Reproduce word for word the part of the security checklist that runs from "V2.1.8 - Default" up to and including "headless CI/CD servers).".

SELECTED EXTRACT =>
──────

V2.1.8 - Default Token Storage Uses OS Keychain

  • Status: Met
  • Evidence: raps-kernel/src/storage.rs:23-51
  • Details: The StorageBackend::from_env() defaults to StorageBackend::Keychain, which uses the keyring crate (Windows Credential Manager, macOS Keychain, Linux Secret Service). File-based storage is only enabled when explicitly configured via profile (use_keychain: false) or environment variable (RAPS_USE_FILE_STORAGE=true). When file storage is active, a warning is logged. The keychain backend gracefully falls back to file storage when the keyring is unavailable (e.g., headless CI/CD servers).

V2.1.9 - Credentials Sent via HTTP Basic Auth

  • Status: Met
  • Evidence: raps-kernel/src/auth/device_code.rs:185, raps-kernel/src/auth/three_leg.rs:261, raps-kernel/src/auth/two_leg.rs:58
  • Details: All token exchange and refresh requests send client_id and client_secret via HTTP Basic Authentication (.basic_auth()), not as form body parameters. This is the recommended OAuth 2.0 approach per RFC 6749 section 2.3.1.

V2.1.10 - No Tokens Appear in Logs

  • Status: Partial
  • Evidence: raps-kernel/src/logging.rs:141-163 (redaction), raps-kernel/src/auth/three_leg.rs:165 (debug log)

──────

MATERIAL PROVIDED =>
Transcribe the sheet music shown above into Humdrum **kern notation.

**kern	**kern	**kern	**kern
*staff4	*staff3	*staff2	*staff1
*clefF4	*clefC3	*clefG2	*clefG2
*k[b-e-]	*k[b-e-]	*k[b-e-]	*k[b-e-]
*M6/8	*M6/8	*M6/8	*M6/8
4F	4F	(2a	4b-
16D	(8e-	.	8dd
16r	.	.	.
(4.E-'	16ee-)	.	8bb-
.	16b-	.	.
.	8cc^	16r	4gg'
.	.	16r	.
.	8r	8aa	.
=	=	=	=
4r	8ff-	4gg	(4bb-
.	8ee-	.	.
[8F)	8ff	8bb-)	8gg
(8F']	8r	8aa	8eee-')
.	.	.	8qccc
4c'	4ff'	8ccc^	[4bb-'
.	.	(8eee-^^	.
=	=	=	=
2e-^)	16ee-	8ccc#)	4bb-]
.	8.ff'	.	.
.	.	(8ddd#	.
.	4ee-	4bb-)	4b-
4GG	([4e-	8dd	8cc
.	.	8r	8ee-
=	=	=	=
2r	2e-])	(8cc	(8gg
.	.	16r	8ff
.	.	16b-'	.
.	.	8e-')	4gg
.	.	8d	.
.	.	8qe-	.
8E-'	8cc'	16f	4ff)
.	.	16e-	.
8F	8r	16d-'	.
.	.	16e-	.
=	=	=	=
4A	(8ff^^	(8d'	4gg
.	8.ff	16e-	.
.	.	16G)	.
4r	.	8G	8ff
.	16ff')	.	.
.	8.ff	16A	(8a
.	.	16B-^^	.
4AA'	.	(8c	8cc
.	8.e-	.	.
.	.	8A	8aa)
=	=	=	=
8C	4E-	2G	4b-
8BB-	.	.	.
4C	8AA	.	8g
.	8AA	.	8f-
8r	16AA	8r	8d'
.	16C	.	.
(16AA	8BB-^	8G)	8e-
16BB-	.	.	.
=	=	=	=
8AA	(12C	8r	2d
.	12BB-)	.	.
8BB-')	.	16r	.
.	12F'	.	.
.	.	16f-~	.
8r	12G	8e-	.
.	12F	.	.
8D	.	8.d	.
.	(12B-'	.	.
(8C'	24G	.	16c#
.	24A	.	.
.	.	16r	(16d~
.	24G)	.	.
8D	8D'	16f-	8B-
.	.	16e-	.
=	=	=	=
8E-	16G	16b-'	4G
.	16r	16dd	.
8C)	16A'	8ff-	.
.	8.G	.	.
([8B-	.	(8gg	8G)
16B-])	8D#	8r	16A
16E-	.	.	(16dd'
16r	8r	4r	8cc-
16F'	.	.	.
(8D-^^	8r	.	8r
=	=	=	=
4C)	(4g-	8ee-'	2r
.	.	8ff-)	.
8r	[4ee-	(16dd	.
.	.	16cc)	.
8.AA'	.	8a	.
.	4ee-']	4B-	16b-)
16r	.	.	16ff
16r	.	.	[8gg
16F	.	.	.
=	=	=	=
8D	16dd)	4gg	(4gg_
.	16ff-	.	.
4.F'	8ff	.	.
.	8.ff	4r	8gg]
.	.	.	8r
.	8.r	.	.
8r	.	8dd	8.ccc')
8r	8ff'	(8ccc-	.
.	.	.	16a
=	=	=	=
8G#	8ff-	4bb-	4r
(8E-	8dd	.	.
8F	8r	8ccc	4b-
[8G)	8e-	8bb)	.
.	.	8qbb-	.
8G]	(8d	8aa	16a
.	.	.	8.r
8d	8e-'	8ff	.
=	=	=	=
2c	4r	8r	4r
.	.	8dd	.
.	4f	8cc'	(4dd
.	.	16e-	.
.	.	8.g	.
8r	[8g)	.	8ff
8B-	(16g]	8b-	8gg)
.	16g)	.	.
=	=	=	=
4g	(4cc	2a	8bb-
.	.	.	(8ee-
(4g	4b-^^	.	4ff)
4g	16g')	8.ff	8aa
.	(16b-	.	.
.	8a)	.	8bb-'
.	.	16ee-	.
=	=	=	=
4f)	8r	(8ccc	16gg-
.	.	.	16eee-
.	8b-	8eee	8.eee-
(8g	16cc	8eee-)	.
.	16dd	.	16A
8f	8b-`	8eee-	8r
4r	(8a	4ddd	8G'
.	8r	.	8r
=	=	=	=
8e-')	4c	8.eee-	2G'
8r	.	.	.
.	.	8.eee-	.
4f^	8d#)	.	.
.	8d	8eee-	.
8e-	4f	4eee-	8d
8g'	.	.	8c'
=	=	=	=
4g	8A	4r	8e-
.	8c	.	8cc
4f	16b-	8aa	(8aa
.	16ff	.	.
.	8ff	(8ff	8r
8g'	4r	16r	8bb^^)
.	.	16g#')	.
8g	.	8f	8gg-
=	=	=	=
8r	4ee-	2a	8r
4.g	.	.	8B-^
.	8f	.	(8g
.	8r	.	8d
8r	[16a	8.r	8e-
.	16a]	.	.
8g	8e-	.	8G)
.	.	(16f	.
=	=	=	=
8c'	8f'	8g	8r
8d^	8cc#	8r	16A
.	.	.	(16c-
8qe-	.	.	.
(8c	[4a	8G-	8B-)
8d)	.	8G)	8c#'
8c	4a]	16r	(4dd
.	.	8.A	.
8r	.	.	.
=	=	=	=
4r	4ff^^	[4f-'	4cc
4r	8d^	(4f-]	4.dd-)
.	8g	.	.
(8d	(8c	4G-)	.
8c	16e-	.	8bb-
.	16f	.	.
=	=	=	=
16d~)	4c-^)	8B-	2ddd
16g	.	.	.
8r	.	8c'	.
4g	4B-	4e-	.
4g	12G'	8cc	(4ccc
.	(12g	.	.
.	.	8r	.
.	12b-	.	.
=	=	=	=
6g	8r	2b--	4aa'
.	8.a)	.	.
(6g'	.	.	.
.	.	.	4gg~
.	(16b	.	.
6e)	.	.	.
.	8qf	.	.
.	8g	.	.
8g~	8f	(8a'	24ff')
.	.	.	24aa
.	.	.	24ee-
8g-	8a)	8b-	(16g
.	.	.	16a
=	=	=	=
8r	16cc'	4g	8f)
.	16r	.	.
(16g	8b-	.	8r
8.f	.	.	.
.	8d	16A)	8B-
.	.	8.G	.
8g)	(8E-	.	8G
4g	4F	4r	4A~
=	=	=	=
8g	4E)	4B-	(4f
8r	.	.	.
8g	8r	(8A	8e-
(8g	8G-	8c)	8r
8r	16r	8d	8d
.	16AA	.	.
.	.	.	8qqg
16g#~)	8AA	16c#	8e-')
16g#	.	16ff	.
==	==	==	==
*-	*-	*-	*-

──────

REPLY TO THE TASK =>
V2.1.8 - Default Token Storage Uses OS Keychain

  • Status: Met
  • Evidence: raps-kernel/src/storage.rs:23-51
  • Details: The StorageBackend::from_env() defaults to StorageBackend::Keychain, which uses the keyring crate (Windows Credential Manager, macOS Keychain, Linux Secret Service). File-based storage is only enabled when explicitly configured via profile (use_keychain: false) or environment variable (RAPS_USE_FILE_STORAGE=true). When file storage is active, a warning is logged. The keychain backend gracefully falls back to file storage when the keyring is unavailable (e.g., headless CI/CD servers).